Ferraz affirms that it is the only party that has an anti-harassment commission and a clear protocol for these cases, even if there have been failures in its execution, and assures that it will not accept lessons from the PP, which decided to summon Salazar to the Senate to spread the controversy. Government spokesperson Pilar Alegría, who met Salazar for lunch a few weeks ago when the details of the complaints and why he had left the leadership were not yet known, apologized this Monday to the victims for the slowness of the party, although she accused the PP: “We will not accept any type of lessons from the right or the far right, because the PP and Vox, when they govern, the first thing they do is to restrict women’s rights and make deals with them,” he said.
Interrogation of Rebeca Torró
Despite this, the affair leaves many open wounds and many questions about the functioning of a party that, with Sánchez, already has three different leaderships with serious problems and a common bond: a trio of men, Ábalos, Cerdán and Salazar, who maintained close relationships with each other, came to live together in apartments in Madrid and who played a key role in his career. At the moment of Sánchez’s greatest weakness, when he was excluded from the leadership and found himself very alone, the three representatives from different federations and circumstances opted for his candidacy.
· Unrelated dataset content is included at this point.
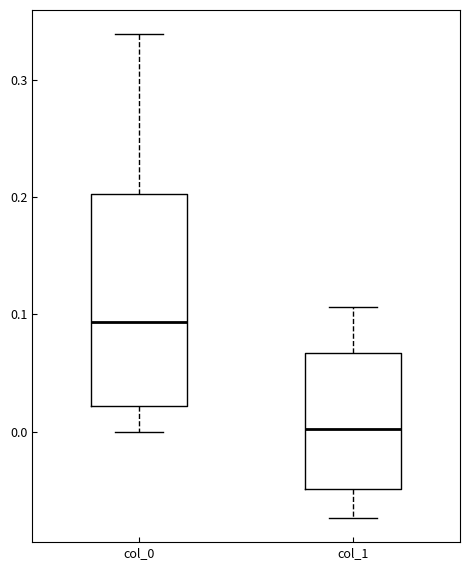

Where does the lower whisker of the box for col_1 end on the y-axis? The values are not printed on the chart, so give them approximately, as read against the axis.

-0.07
Today the PSOE leadership fears that this affair, the seriousness of which no one denies, will be used internally to act against the team chosen by Sánchez, of which Rebeca Torró is the main representative, with growing internal criticism. Torró was a confidant of Salazar, who was clearly going to be a very powerful man in the new socialist leadership supposed to replace Cerdán, but who fell after the harassment complaints were published on the day he was going to be promoted.
Different PSOE leaders consulted emphasize that the main problem does not lie with the second levels or with Torró, whose dismissal is very unlikely once Sánchez admits the error, nor with the feminists who formed the anti-harassment committee. The underlying problem, they point out, is that Sánchez chose Cerdán to fix Ábalos’s disaster after he left, and then Salazar to fix Cerdán’s after he entered prison, even though all three were from the same political group. It is the selection of Sánchez’s trusted people that calls this new scandal into question, these leaders insist.